Unter welchen Voraussetzungen kann man als Kindsvater sein Kind zur Adoption freigeben, wenn man mit dem Kind und der Mutter nichts zu tun hat?

5 Antworten

Denke da mehr an die Vormundschaft oder ERziehungsberechtigung, wenn du aber sowieso nichts mit den beiden am Hut hast, wird das vermutlich vom Gericht sowieso bei der KM liegen.

Abtreten kannst Du somit nichts in dem Sinne von "Vaterschaft" oder ähnlichem. Bin zwar kein Rechtsanwalt aber ich denke mir mal, dass falls der neue Partner irgendwann vorhaben sollte, das Kind zu adoptieren, weil z.B. mit der KM verheiratet ist, dann müsstetst du dein Einverständnis geben. Aber sonst hast du nichts weiter außer deine "Pflichten" und die Unterhaltszahlungen zu leisten.

Es ist recht naheliegend, dass es dem Fragesteller ja gerade darum geht, dass er nicht mehr zahlen will.

@DieKatzeMitHut

Ja anscheinend. Aber aus der Sache kommt er nicht raus, wenn nicht zufällig der Freund die Adoption beantragt und selbst dann weiß ich nicht ob er nicht trotzdem Unterhalt zahlen müßte..

@RogerDasAlien

In dem Moment, in dem der neue Partner das Kind adoptiert, ist er der (neue) Vater. Dann ist der Erzeuger auch nicht mehr unterhaltspflichtig.

Du kannst keine Adoption durch den neuen Partner erzwingen oder beantragen.
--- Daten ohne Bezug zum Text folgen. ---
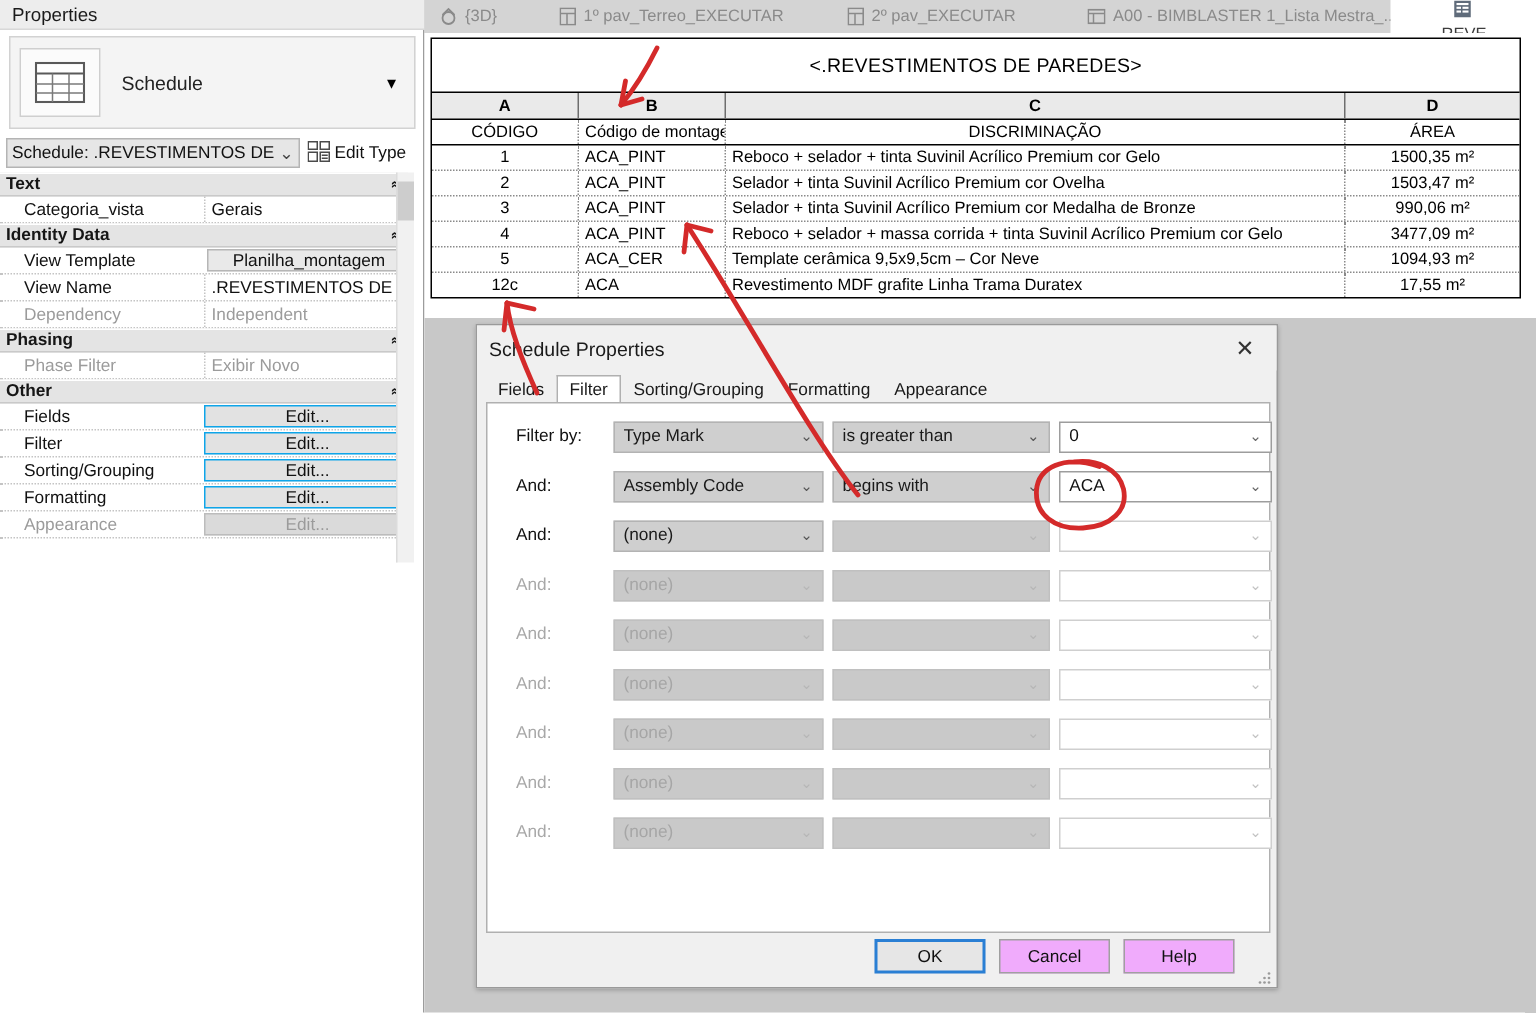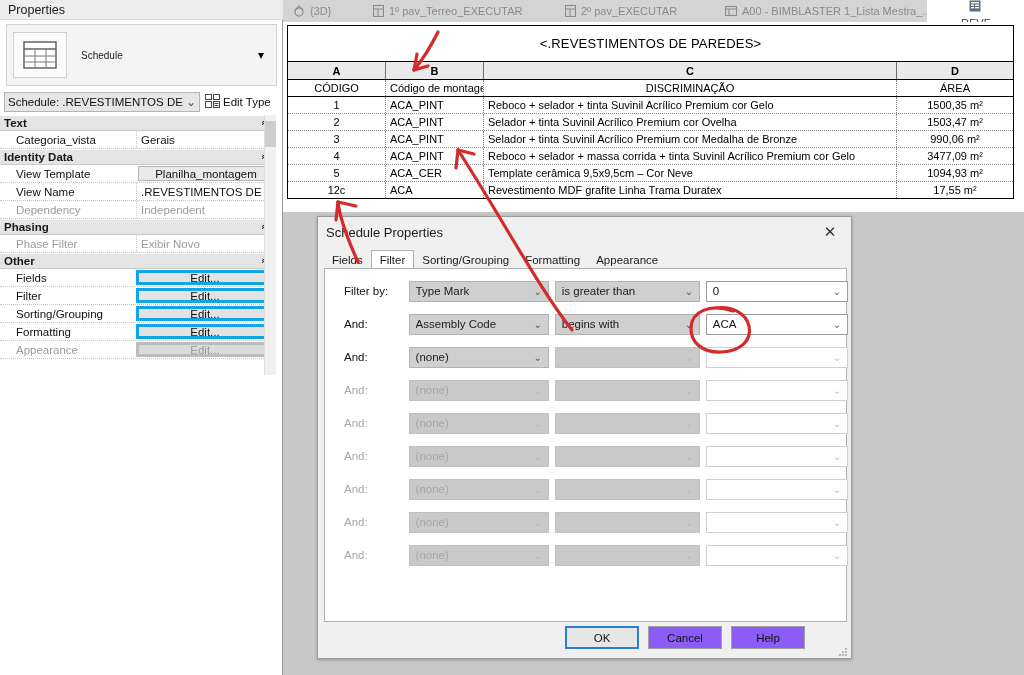--- a/index.html
+++ b/index.html
@@ -31,21 +31,21 @@
   .type-selector{
     position:absolute;left:6px;top:24px;width:271px;height:62px;
     background:#f4f4f4;border:1px solid #d2d2d2;box-sizing:border-box;
     display:flex;align-items:center;
   }
   .type-icon{
     width:54px;height:46px;margin-left:6px;
     background:#fbfbfb;border:1px solid #cfcfcf;
     display:flex;align-items:center;justify-content:center;box-sizing:border-box;
   }
-  .type-name{margin-left:14px;font-size:10px;color:#222;flex:1;}
+  .type-name{margin-left:14px;font-size:13px;color:#222;flex:1;}
   .type-caret{margin-right:12px;}
 
   .schedule-row{
     position:absolute;left:4px;top:92px;width:276px;height:20px;
     display:flex;align-items:center;
   }
   .schedule-combo{
     width:196px;height:20px;background:#e6e6e6;border:1px solid #b4b4b4;
     box-sizing:border-box;display:flex;align-items:center;
     font-size:11.5px;color:#111;padding-left:3px;overflow:hidden;white-space:nowrap;
@@ -81,21 +81,21 @@
     flex:1;padding-left:4px;display:flex;align-items:center;
     border-left:1px dotted #c4c4c4;color:#111;box-sizing:border-box;
     overflow:hidden;white-space:nowrap;
   }
   .pr.dim .k,.pr.dim .v{color:#9b9b9b;}
   .pr .v.boxed{
     background:#e9e9e9;border:1px solid #b6b6b6;margin:1px 2px;
     justify-content:center;font-size:11.5px;
   }
   .pr .v.btn{
-    background:#e2e2e2;border:3px solid #0ea5e9;margin:1px 2px 1px 0;
+    background:#e2e2e2;border:1px solid #0ea5e9;margin:1px 2px 1px 0;
     justify-content:center;font-size:11.5px;text-align:right;
   }
   .pr .v.btn.dis{color:#9b9b9b;background:#dadada;border-color:#bcbcbc;}
 
   .props-scroll{
     position:absolute;right:6px;top:115px;width:11px;height:260px;
     background:#f1f1f1;border-left:1px solid #dcdcdc;
   }
   .props-scroll .thumb{
     position:absolute;left:0;top:6px;width:11px;height:26px;background:#cdcdcd;
@@ -215,24 +215,24 @@
   }
   .tbox .cv{width:20px;text-align:center;color:#666;font-size:10px;margin-left:auto;}
   .tbox.dis{border-color:#cfcfcf;}
   .tbox.dis .cv{color:#c3c3c3;}
   .w-a{width:141px;}
   .w-b{width:146px;}
   .w-c{width:143px;}
 
   .dlg-buttons{
     position:absolute;left:0;bottom:8px;width:100%;height:24px;
-    display:flex;justify-content:flex-end;gap:9px;padding-right:46px;box-sizing:border-box;
+    display:flex;justify-content:flex-end;gap:9px;padding-right:28px;box-sizing:border-box;
   }
   .dbtn{
-    width:74px;height:23px;background:#8b5cf6;border:1px solid #a0a0a0;
+    width:74px;height:23px;background:#f0abfc;border:1px solid #a0a0a0;
     display:flex;align-items:center;justify-content:center;
     font-size:11.5px;color:#111;box-sizing:border-box;
   }
   .dbtn.primary{border:2px solid #2a7fd4;background:#e6e6e6;}
   .dlg-grip{
     position:absolute;right:3px;bottom:2px;width:10px;height:10px;
   }
 
   
   .ink{position:absolute;left:0;top:0;width:1024px;height:675px;pointer-events:none;}

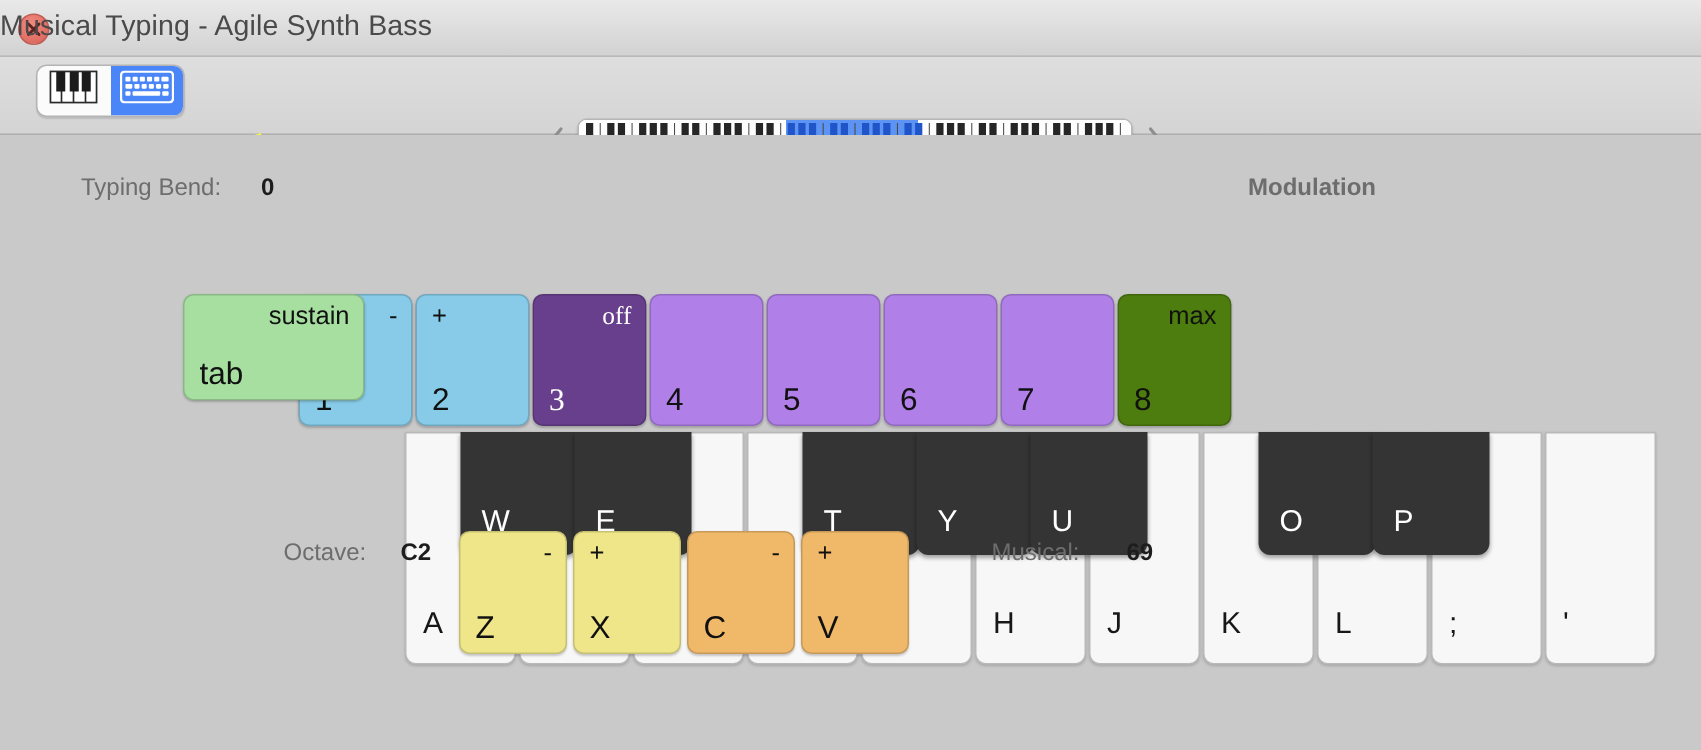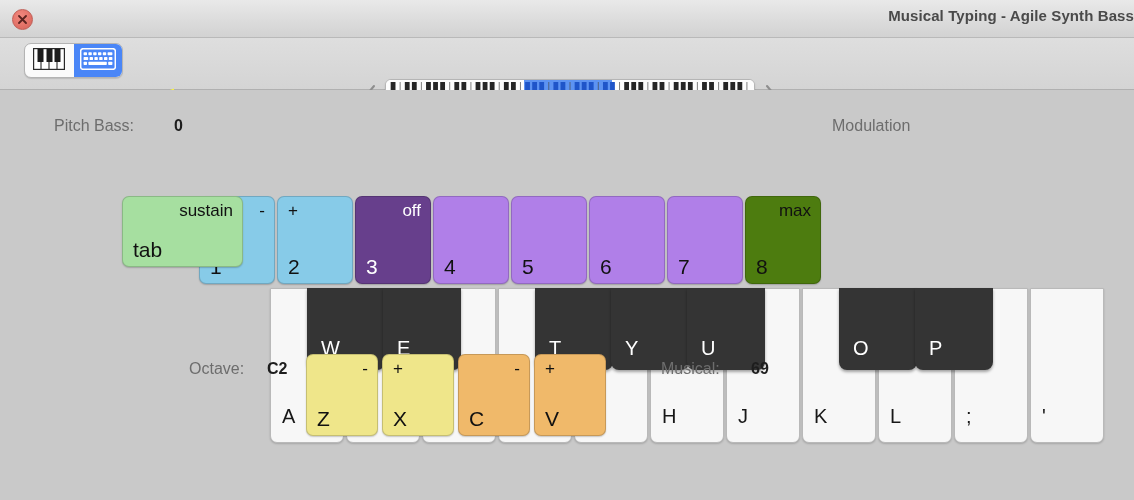--- a/index.html
+++ b/index.html
@@ -26,25 +26,24 @@
     position: absolute;
     left: 0; top: 0;
     width: 1134px; height: 38px;
     background: linear-gradient(to bottom, #e9e9e9 0%, #dcdcdc 55%, #d2d2d2 100%);
     border-bottom: 1px solid #b9b9b9;
     box-sizing: border-box;
   }
   .title-text {
     position: absolute;
     left: 0; right: 0; top: 7px;
-    text-align: right;
-    font-size: 15px;
+    text-align: left;
+    font-size: 19px;
     color: #4a4a4a;
     letter-spacing: 0.1px;
-    font-weight: bold;
   }
   .close-btn {
     position: absolute;
     left: 12px; top: 9px;
     width: 21px; height: 21px;
     border-radius: 50%;
     background: radial-gradient(circle at 40% 32%, #f2897f 0%, #e27167 60%, #cf6359 100%);
     border: 1px solid #c05d55;
     box-sizing: border-box;
     cursor: pointer;
@@ -157,21 +156,21 @@
     font-size: 17px;
     line-height: 1;
   }
   .ckey .corner-bl {
     position: absolute;
     left: 10px; bottom: 6px;
     font-size: 21px;
     line-height: 1;
   }
   .dark-text  { color: #111111; }
-  .light-text { color: #ffffff; }
+  .light-text { color: #ffffff; font-family: Liberation Serif, serif; }
   .k-green  { background: #a6dfa0; }
 
   
   .piano { position: absolute; left: 0; top: 0; }
   .wkey {
     position: absolute;
     top: 198px;
     width: 74px; height: 155px;
     background: #f7f7f7;
     border: 1px solid #b9b9b9;
@@ -321,24 +320,24 @@
 
     <div class="nav-chevron right">
       <svg width="13" height="22" viewBox="0 0 13 22">
         <path d="M3 2 L10.5 11 L3 20" fill="none" stroke="#8e8e8e" stroke-width="2.1" stroke-linecap="round" stroke-linejoin="round"></path>
       </svg>
     </div>
   </div>
 
   <div class="panel">
 
-    <div class="lbl" style="left:54px; top:27px;">Pitch Bass:</div>
+    <div class="lbl" style="left:54px; top:27px;">Typing Bend:</div>
     <div class="val" style="left:174px; top:27px;">0</div>
 
-    <div class="lbl" style="left:832px; top:27px;">Modulation</div>
+    <div class="lbl" style="left:832px; top:27px;font-weight:bold;">Modulation</div>
 
     <div id="number-row">
         <div class="ckey" style="left: 199px; top: 106px; width: 76px; height: 88px; background: rgb(135, 203, 232);">
           <div class="corner-tr dark-text">-</div>
           <div class="corner-bl dark-text">1</div>
         </div>
         <div class="ckey" style="left: 277px; top: 106px; width: 76px; height: 88px; background: rgb(135, 203, 232);">
           <div class="corner-tl dark-text">+</div>
           <div class="corner-bl dark-text">2</div>
         </div>

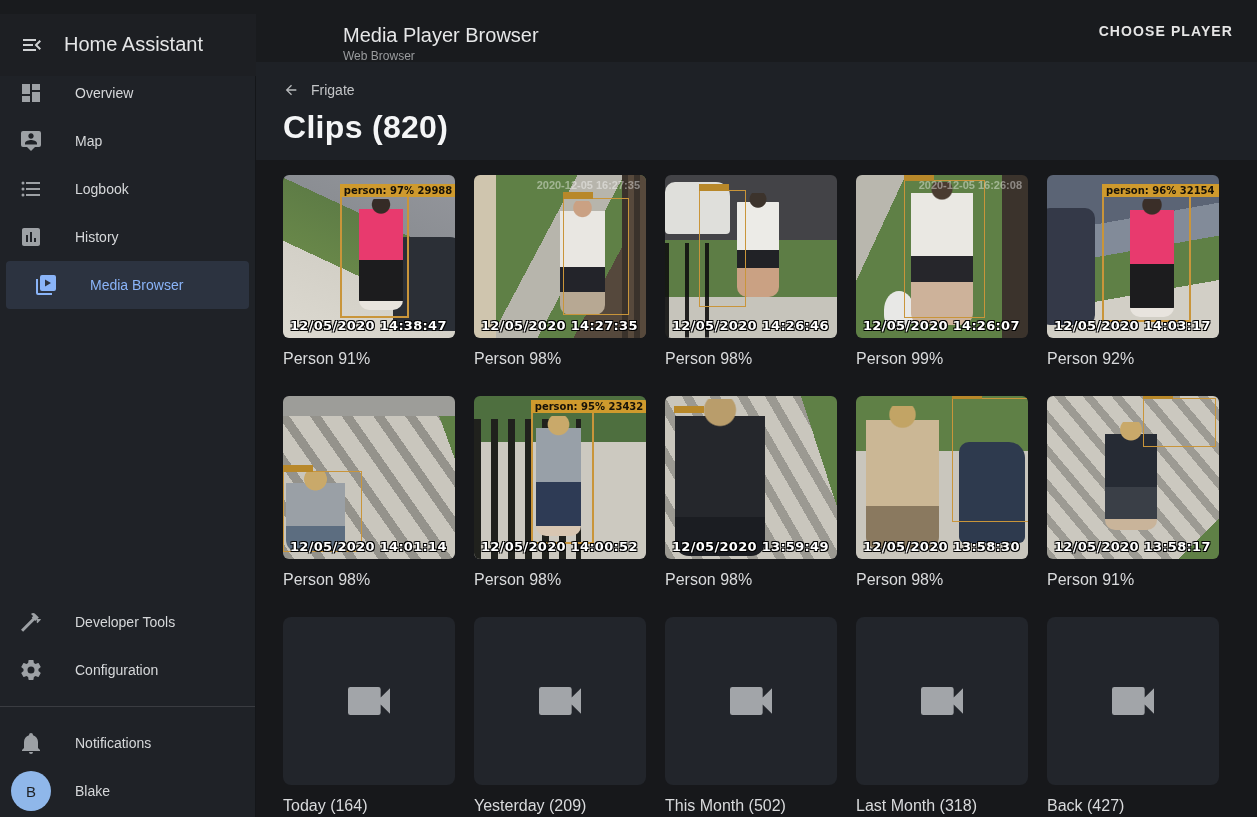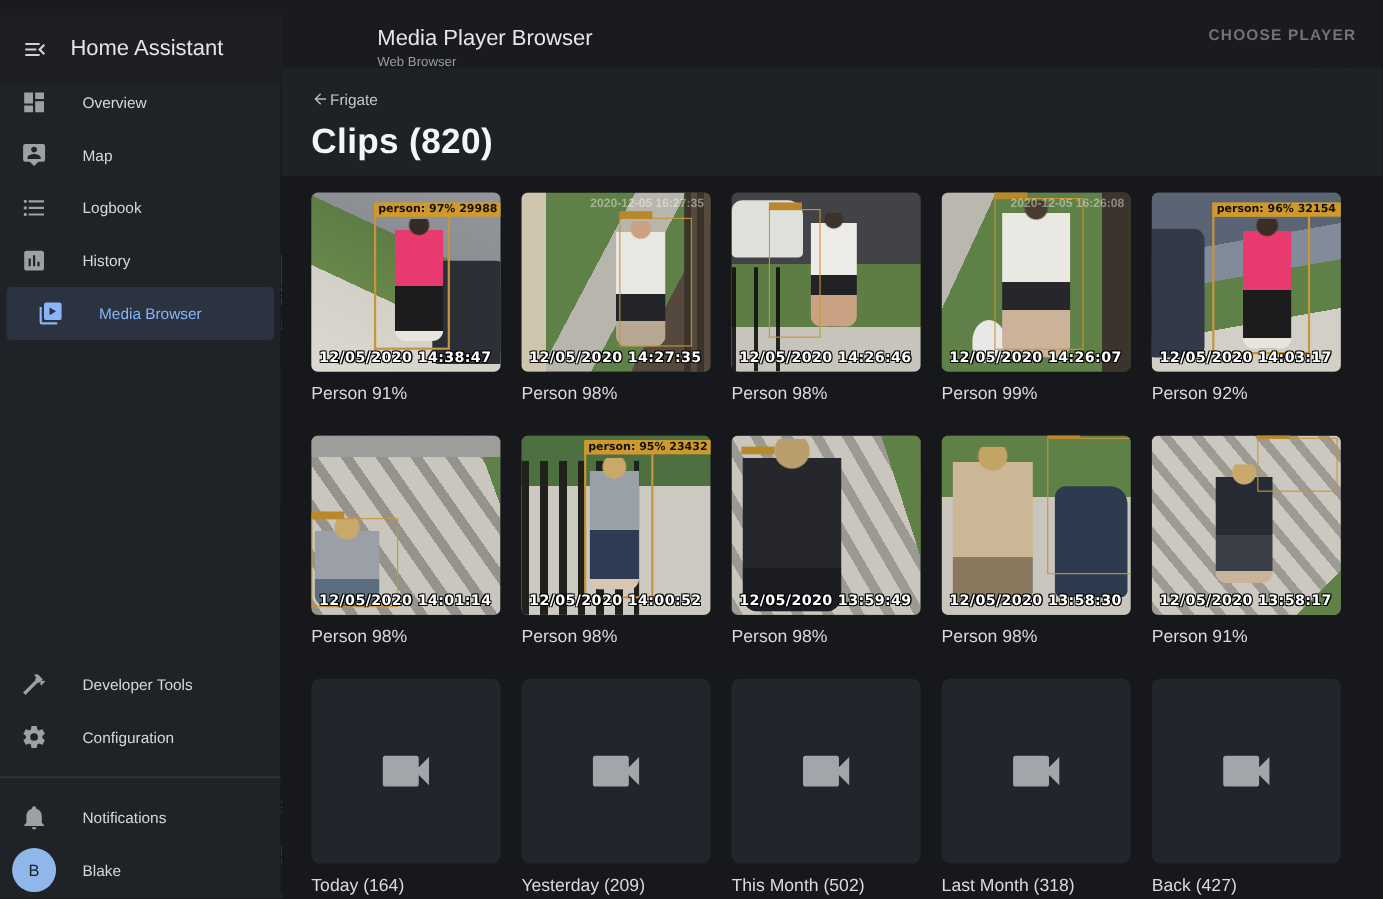--- a/index.html
+++ b/index.html
@@ -11,21 +11,21 @@
     background:#191b1e; display:flex; align-items:center; z-index:20; }
   .appbar-left { width:256px; flex:0 0 256px; display:flex; align-items:center;
     padding-left:20px; background:#1d1f23; height:100%;margin-top:27px; }
   .menu-btn { width:24px; height:24px; color:#cfd1d3; cursor:pointer; }
   .menu-btn svg { fill:#cfd1d3; }
   .app-title { margin-left:20px; font-size:20px; color:#e4e5e6; }
   .appbar-title-block { margin-left:87px; display:flex; flex-direction:column;margin-top:23px; }
   .page-title { font-size:20px; color:#e6e7e8; line-height:24px; }
   .page-subtitle { font-size:12px; color:#9a9c9e; margin-top:2px; }
   .choose-player { margin-left:auto; margin-right:16px; background:none; border:none;
-    color:#737373; font-size:14px; font-weight:700; letter-spacing:1.1px;
+    color:#e5e5e5; font-size:14px; font-weight:700; letter-spacing:1.1px;
     font-family:inherit; cursor:pointer; padding:8px; }
 
   
   .sidebar { position:fixed; top:62px; left:0; width:256px; bottom:0;
     background:#1f2227; border-right:1px solid rgba(0,0,0,.35);
     display:flex; flex-direction:column; justify-content:space-between; z-index:10; }
   .nav-top { padding-top:7px; }
   .nav-bottom { padding-bottom:2px; }
   .item { height:48px; display:flex; align-items:center; margin:0 6px;
     padding-left:13px; border-radius:4px; cursor:pointer; }
@@ -38,21 +38,21 @@
   .divider { height:1px; background:rgba(255,255,255,.12); margin:12px 0; }
   .item.profile { padding-left:5px; }
   .avatar { width:40px; height:40px; border-radius:50%; background:#8fb7ea;
     color:#1e2023; display:flex; align-items:center; justify-content:center;
     font-size:15px; font-weight:500; flex:0 0 40px; }
   .item.profile .nav-label { margin-left:24px; }
 
   
   .main { position:fixed; left:256px; top:62px; right:0; bottom:0; background:#17181b; }
   .content-header { height:98px; background:#1e2126; padding:20px 0 0 27px; }
-  .breadcrumb { display:inline-flex; align-items:center; gap:1px; color:#c3c5c7;
+  .breadcrumb { display:inline-flex; align-items:center; gap:12px; color:#c3c5c7;
     font-size:14px; cursor:pointer; }
   .breadcrumb svg { fill:#b8babc; }
   .content-title { margin:7px 0 0 0; font-size:32px; font-weight:700; color:#f4f5f6;
     letter-spacing:.3px; }
 
   .grid { padding:15px 25px 0 27px; display:grid;
     grid-template-columns:repeat(5,172px); column-gap:19px; row-gap:25px; }
   .card { width:156px; }
   .thumb { width:172px; height:163px; border-radius:6px; position:relative;
     overflow:hidden; background:#777; cursor:pointer; }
Wenn die beiden selbst auf die Idee kommen, kannst du zustimmen, und dann gehen alle "Rechte und Pflichten" als Vater auf den Adoptivvater über.

Wenn die Mutter und der Neue damit einverstanden ist, dann ist das kein Problem.

Sind sie es nicht, hast Du keinerlei Chance.

Wenn der neue Vater und die Mutter das wollen, geht das. Wenn die nicht wollen und lieber den Unterhalt haben wollen, dann ist es so. Einseitig geht das nicht.

Außer daß du Unterhalt zahlst, hast du keinen Bezug zu deinem Kind!

also auch kein Sorgerecht?

wie kommst du dann darauf, daß du etwas damit zu tun hast,, wenn der neue Partner das Kind adoptieren möchte?

Er müßte den Antrag stellen!

Die Mutter müßte da auch mit einverstanden sein.

@Menuett

sicher , das ist mir klar, aber es geht ja darum, was der Frage Steller wissen wollte.